Antithrombotic Therapy for Prevention of Various Thrombotic Diseases

The majority of sudden onset serious diseases, such as acute myocardial infarction, ischemic stroke, and pulmonary embolism, are thrombotic diseases. Antithrombotic therapy in general has a potential to reduce the risk of thrombotic diseases, though it increases the risk of serious bleeding events. Of the various antithrombotic agents currently available, the antiplatelet agent aspirin and the anticoagulant agent warfarin have the most robust clinical evidence. Aspirin reduces the risk of cardiovascular (CV) death, recurrence of myocardial infarction and ischemic stroke by up to 25%. Aspirin is an established standard of care for patients at risk of atherothrombotic events including myocardial infarction and ischemic stroke. In addition to aspirin, there is clinical evidence for antiplatelet drugs targeting platelet P2Y(12) ADP receptors as represented by clopidogrel. Those agents are commonly used in patients with acute coronary syndrome (ACS) and those patients undergo coronary intervention in addition to aspirin. Several newer-generation anti-P2Y(12) agents were developed mostly for the prevention of CV events in patients with ACS. After 50 years of clinical experience with anticoagulant drugs, warfarin became the standard of care in various disease states, including following heart valve replacement, venous thrombosis, stroke prevention in patients with atrial fibrillation, etc. New-generation oral anticoagulants are now available for limited indications. Those new agents are specific inhibitors of thrombin or Xa. Compared with warfarin targeting PT-INR 2-3, those new-generation direct oral anticoagulants are shown not to be inferior to warfarin for reduction of stroke in patients with atrial fibrillation. Efficacy and safety of those agents are being tested in clinical trials for various disease states, but not established yet. Each drug has specific characteristics suitable for specific disease states. It is fortunate for both physicians and patients to have a variety of drug choice. More clinical evidence is required for selection of suitable patients for new-generation antithrombotic agents. (C) 2013 Wiley Periodicals, Inc.

## Task item:
According to the text on antithrombotic therapy, by how much does aspirin reduce the risk of cardiovascular death, recurrence of myocardial infarction, and ischemic stroke?

## Study material:
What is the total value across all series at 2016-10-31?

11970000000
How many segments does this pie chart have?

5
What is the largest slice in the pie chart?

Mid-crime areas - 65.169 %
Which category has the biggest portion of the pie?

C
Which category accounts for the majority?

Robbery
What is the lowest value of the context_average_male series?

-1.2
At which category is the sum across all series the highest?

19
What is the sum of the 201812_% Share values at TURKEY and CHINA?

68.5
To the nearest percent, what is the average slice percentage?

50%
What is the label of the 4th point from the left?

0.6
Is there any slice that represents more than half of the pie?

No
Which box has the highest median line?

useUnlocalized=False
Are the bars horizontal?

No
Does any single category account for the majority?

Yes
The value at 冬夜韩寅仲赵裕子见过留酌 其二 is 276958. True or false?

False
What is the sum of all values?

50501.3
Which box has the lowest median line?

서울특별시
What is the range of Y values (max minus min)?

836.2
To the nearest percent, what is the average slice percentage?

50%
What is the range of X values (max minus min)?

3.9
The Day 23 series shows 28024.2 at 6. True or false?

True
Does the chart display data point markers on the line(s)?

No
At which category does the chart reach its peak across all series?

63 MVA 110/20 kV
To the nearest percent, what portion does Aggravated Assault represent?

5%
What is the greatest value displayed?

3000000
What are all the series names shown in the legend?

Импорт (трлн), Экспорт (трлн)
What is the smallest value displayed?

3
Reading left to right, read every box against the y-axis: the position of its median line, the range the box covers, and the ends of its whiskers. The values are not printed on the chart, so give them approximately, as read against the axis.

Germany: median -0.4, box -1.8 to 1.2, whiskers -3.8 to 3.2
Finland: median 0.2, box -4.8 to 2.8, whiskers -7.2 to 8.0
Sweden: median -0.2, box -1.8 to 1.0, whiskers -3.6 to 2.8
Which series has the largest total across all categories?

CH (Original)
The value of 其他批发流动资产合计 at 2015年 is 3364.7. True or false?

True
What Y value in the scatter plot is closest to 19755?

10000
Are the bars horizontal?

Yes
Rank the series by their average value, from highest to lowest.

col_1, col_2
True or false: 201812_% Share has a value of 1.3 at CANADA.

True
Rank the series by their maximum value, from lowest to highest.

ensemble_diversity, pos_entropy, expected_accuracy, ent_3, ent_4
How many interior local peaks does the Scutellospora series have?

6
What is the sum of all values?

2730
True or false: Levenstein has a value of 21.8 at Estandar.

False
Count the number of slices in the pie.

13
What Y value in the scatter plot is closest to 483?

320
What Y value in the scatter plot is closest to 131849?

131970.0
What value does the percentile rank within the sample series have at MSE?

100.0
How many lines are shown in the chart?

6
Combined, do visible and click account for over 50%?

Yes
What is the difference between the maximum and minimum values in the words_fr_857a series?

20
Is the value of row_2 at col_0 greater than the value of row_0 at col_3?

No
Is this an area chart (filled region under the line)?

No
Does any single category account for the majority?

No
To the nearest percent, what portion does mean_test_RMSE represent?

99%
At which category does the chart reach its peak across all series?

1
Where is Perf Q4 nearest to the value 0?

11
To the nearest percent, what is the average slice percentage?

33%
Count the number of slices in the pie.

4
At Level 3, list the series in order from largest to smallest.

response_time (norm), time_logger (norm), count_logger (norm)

## Expected answer:
By up to 25%.